Jim Morrison died at 27. What can he teach us about accomplishments and motivation, 40 years later?
I watched When You’re Strange (aff), the 2010 documentary film about The Doors, tonight. The film reminded me of the fact that Jim Morrison was a member of the so-called 27 Club – that he died at a young age, having seen great fame in his short life.
Morrison didn’t just ‘happen’ in 1965, springing from the ether to become a cultural icon. Sure, he was with The Doors for less than five years, but The Lizard King was reading Nietzsche and Blake from an early age. He spent long hours writing poetry and lyrics, and years expressing himself in music and film. He spent time learning and honing skills, which magnified his natural talent and charismatic, if erratic, persona.

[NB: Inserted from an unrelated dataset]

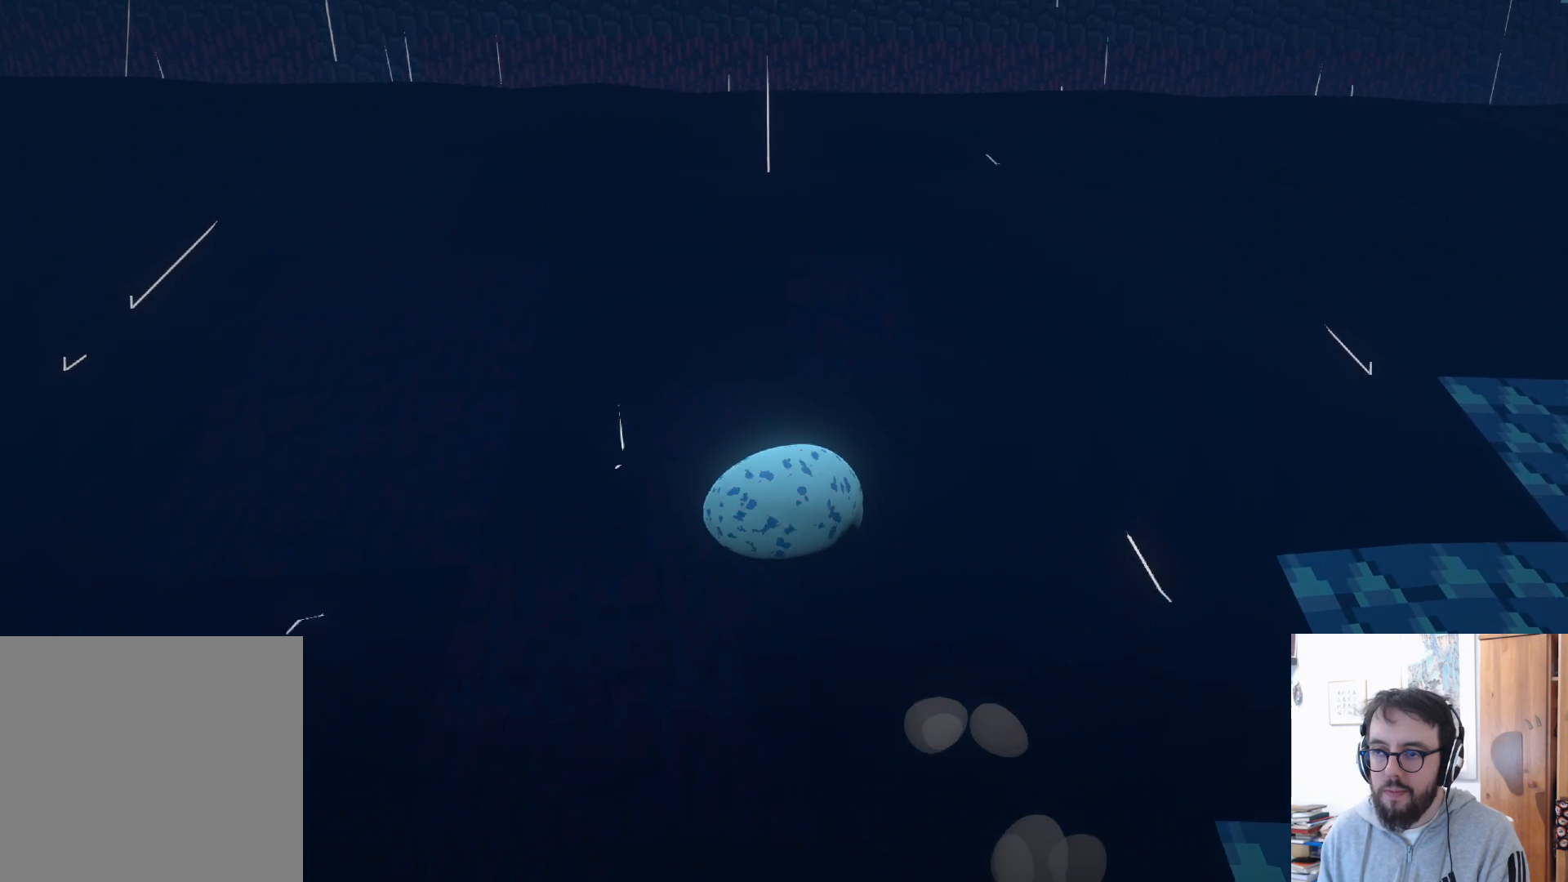
{"buttons": ["A"], "left_stick": "up-left", "right_stick": "center", "events": [[133, "A", "up"], [233, "left_stick", "up-left"], [383, "A", "down"]]}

For argument sake, let’s say Morrison started growing into the man he would once be when he entered his teens – when most people start trying to think for themselves, and start making choices based on those thoughts. In this view, he spent roughly a third of his time left on Earth in a formative stage, a third honing his craft in and around his college years, and a third setting the world on fire (yes, I know he didn’t write ‘Light My Fire’).
So what?
I sometimes look at who I am and what I do and wonder ‘what if’: what if I’d stuck with learning programming, or what if I didn’t spend five years in the Army, or what if… Sometimes I feel the urge to do something different or more, but I feel the momentum of my life keeping me where I am.
I’m 37. My life is on a track that leads in a direction. Is it not too late to do something new or great? Am I always going to be this Ed Healy, just getting older as the years tick by?
Then I look at Morrison. In thirteen or fourteen years, he accomplished his entire journey.
Hey, it’s just simple math. I could ignore everything I have done or learned up until today and, with hard work and talent and dedication, I might be able to do something new and great by the time I’m 50.
And 50 isn’t that old.
And I don’t have to ignore my past.
And I don’t have to start from nothing.
What would I like to accomplish?
What kind of man do I want to be?
Why not just do those things and be that man?
This is what I learned – oddly, I must admit – from Jim Morrison.